In 1997, a racially mixed couple wanted to sublet a co-op apartment at the Beekman Hill House Apartments in New York City. Nicholas A. Biondi, then-president of the Beekman Association's board of directors, refused to approve the couple's application. The couple sued the association for illegal discrimination and the judge found Biondi liable and ordered him to pay the couple $230,000 in compensatory damages and $125,000 in punitive damages. The other board members were also ordered to pay $25,000 in punitive damages.
The association's directors and officers insurance policy—also known as D&O—covered the compensatory damages, but the punitive damages were not covered and had to be paid in full by the individual directors.
Every HOA board member has a personal responsibility to conduct association business in the best interests of the shareholders and unit owners that they represent. However, board members are human and therefore fallible, and there are occasions when they may make a wrong decision—or what a homeowner believes is a wrong decision.
Many claims stem from disputes over homeowner restrictions—like painting a front door, or putting a satellite dish on the roof, for example—or from a less-than-brilliant financial decision that winds up costing association members.

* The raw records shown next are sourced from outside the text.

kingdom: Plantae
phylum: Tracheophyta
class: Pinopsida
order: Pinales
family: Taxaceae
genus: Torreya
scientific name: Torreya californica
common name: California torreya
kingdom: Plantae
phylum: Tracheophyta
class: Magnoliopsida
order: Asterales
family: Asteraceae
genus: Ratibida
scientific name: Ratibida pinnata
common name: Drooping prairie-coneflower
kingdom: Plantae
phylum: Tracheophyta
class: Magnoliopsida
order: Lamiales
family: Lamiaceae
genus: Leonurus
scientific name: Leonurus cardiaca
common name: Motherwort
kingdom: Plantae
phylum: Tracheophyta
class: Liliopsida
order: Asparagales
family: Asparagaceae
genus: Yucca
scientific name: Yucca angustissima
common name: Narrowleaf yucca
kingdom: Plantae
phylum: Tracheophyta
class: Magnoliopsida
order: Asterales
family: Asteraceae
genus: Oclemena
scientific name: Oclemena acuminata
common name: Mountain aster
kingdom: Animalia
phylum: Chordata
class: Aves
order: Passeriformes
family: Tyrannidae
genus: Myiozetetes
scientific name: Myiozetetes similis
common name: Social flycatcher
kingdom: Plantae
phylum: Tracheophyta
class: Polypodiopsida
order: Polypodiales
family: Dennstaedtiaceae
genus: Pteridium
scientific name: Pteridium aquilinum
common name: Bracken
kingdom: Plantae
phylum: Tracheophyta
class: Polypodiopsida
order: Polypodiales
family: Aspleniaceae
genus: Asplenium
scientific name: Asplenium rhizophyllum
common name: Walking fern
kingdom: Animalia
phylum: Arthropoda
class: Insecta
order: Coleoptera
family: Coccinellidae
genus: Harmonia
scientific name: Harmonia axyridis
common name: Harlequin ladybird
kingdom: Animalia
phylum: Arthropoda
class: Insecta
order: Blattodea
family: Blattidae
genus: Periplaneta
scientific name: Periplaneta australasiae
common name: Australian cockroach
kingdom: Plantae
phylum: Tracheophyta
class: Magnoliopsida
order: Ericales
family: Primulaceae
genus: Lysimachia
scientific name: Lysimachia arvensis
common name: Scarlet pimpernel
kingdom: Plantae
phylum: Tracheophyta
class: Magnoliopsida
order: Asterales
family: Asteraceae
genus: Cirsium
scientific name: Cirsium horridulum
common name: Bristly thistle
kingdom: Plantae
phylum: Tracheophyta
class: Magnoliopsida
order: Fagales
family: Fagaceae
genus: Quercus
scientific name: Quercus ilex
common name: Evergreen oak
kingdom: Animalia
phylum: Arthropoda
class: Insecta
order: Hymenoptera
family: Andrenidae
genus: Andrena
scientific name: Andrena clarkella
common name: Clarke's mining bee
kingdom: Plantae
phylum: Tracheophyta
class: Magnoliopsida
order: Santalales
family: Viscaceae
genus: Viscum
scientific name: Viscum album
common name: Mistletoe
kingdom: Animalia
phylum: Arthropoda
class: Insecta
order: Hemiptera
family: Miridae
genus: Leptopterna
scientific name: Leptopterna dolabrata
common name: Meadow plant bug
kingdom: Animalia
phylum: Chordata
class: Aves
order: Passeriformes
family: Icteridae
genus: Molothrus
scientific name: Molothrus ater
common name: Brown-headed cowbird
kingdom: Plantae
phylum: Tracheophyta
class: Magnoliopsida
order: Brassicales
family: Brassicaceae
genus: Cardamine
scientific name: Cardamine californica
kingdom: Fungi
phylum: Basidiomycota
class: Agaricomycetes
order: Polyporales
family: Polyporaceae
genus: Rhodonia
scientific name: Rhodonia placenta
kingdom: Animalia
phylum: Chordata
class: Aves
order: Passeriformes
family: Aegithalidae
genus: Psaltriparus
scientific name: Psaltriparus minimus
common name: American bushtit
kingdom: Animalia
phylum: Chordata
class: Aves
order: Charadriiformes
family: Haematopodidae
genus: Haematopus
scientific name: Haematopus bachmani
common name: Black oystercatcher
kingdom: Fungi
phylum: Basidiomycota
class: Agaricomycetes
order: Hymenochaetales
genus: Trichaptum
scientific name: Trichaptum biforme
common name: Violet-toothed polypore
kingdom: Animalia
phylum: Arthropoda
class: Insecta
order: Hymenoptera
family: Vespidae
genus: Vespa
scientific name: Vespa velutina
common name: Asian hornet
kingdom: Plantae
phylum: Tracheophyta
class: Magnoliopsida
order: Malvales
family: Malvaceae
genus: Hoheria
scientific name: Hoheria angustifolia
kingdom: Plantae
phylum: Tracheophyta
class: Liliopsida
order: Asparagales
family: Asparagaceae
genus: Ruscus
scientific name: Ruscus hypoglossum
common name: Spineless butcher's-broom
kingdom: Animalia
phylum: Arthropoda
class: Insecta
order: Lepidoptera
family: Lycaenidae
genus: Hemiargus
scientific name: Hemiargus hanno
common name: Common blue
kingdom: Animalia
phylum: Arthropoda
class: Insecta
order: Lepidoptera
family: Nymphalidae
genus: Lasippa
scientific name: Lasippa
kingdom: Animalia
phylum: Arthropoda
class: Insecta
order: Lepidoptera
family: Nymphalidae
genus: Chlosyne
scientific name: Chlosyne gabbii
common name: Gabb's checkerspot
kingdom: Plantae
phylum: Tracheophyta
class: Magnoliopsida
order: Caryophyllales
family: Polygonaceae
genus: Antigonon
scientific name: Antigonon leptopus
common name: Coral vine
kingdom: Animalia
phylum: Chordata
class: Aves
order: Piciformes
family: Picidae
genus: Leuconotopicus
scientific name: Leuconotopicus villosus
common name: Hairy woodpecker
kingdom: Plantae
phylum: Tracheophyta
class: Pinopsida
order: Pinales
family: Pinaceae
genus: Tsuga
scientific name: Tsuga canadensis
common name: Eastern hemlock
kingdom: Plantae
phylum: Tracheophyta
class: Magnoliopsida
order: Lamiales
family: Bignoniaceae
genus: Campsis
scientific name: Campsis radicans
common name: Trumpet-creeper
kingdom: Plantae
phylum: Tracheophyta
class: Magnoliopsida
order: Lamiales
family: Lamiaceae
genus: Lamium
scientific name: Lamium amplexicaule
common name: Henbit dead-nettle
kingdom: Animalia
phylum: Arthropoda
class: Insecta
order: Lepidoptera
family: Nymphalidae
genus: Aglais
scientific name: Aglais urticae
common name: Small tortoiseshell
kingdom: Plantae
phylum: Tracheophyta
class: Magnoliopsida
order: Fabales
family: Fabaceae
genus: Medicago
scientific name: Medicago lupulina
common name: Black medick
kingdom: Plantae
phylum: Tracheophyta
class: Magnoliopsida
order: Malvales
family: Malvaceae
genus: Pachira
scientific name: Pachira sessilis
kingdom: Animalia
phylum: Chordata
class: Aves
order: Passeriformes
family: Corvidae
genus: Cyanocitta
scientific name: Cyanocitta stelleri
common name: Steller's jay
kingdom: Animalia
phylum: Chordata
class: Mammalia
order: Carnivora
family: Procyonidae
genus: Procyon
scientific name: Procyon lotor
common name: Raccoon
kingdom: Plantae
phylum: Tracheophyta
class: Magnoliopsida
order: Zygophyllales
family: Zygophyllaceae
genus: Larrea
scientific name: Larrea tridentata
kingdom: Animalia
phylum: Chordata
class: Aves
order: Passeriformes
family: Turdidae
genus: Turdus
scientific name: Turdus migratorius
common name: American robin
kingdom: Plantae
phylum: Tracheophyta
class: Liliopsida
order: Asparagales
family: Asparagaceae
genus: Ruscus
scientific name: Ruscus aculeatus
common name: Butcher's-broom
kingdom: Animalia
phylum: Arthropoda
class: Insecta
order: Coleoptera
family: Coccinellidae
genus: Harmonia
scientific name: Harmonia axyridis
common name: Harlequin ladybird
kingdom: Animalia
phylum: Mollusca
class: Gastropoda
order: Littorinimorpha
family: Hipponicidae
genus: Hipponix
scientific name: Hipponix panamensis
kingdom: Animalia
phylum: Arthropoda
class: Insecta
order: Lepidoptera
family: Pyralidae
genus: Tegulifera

Issues like these account for the vast majority of cases, but sometimes the problem at hand can be as serious as racial discrimination against a potential resident.
"Any decision that a board member makes can be subject to a claim if the homeowner disagrees with the decision," says Ronald Perl, a partner in charge of Hill Wallack's community association group in Princeton, New Jersey. "These disagreements blow up into lawsuits and claims for damages."